The researchers measured methane and NOx concentration in 53 California homes, during ignition, combustion, extinguishment and when the stoves were turned off.
Eighteen brands ranging in age from three to 30 years were tested. Age didn’t seem to matter.
Most surprising, the researchers say, more than three quarters of methane emissions occurred while the stoves were turned off, suggesting that gas fittings and connections and in-home gas lines are responsible for most emissions.
Go Electric?
Stanford scientists say switching to electric stoves will cut greenhouse gas emissions and indoor air pollution. But what about coal, which is still used for almost 20% of electric generation in the U.S.? Natural gas comes in at 40%, according to U.S. Energy Information Administration.
Lebel notes that the country is rapidly cleaning up its electricity supply.
“In many places, like here in California, electricity is produced from cleaner sources and we are on a trajectory for many places to move in that direction soon. In order to fully achieve a carbon-neutral energy infrastructure, we need to phase out from fossil fuels to electric appliances, a process which will take time especially in homes which already have gas infrastructure. You can take the carbon out of the electricity, but you can’t easily take it out of the fossil fuel.”
Natural gas stoves also emit carbon monoxide and formaldehyde. And there are other methane emissions to consider.
“We found that the methane emissions from stoves, for instance, increase the carbon impact by 39% compared to when just CO2 emissions are considered,” he says. “And that’s only leakage at the appliance-level, it doesn’t incorporate leaks from the rest of the supply and distribution chain, all of which can leak additional methane gas as the gas is produced and distributed, etc.”

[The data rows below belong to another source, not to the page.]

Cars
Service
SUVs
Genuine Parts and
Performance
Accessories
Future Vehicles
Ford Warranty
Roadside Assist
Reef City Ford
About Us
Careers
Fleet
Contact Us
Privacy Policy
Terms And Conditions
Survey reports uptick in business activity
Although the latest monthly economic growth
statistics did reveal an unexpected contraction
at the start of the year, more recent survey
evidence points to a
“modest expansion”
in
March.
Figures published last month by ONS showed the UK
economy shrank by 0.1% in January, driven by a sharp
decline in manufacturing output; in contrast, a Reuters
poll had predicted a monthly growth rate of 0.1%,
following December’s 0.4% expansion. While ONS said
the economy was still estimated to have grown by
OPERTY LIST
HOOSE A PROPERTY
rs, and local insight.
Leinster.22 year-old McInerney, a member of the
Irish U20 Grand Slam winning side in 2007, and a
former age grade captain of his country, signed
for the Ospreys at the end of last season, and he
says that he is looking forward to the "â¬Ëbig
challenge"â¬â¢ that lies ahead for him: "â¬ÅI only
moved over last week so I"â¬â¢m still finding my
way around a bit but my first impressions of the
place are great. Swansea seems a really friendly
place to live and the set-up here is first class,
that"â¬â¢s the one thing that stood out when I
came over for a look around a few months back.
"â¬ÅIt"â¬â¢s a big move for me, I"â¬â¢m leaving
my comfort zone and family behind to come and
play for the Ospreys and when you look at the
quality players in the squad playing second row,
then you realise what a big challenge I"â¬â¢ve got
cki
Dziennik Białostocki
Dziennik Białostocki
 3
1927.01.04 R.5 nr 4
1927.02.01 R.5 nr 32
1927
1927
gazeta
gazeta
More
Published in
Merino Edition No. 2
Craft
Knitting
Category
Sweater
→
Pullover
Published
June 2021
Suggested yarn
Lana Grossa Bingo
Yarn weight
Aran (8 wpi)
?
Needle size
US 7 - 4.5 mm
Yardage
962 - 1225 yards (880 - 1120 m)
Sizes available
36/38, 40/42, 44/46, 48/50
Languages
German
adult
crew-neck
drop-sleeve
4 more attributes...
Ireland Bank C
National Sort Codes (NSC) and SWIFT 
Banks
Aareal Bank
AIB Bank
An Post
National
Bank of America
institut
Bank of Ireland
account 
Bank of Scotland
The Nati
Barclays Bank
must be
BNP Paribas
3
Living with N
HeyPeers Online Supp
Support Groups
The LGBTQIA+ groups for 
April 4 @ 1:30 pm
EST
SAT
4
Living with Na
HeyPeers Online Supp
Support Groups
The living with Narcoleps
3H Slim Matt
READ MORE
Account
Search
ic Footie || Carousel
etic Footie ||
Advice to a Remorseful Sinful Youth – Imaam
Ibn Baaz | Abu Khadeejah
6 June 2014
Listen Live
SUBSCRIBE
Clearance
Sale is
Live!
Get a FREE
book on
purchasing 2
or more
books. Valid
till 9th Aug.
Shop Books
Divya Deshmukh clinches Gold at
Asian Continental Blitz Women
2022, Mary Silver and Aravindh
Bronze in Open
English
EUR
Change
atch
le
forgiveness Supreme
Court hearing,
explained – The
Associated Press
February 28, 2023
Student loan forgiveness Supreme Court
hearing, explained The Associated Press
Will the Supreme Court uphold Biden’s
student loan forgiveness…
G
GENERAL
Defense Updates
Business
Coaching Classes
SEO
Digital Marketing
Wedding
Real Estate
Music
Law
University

He adds that electric stoves have not been shown to produce NOx gases or other pollutants just from using the heating element, as Stanford and other researchers have found with gas stoves.
Scientists haven’t shared their findings with gas stove manufacturers, Lebel says, “but I would be delighted to see future studies work with manufacturers to better understand what might be causing these leaks and if there is an easy way to fix them.”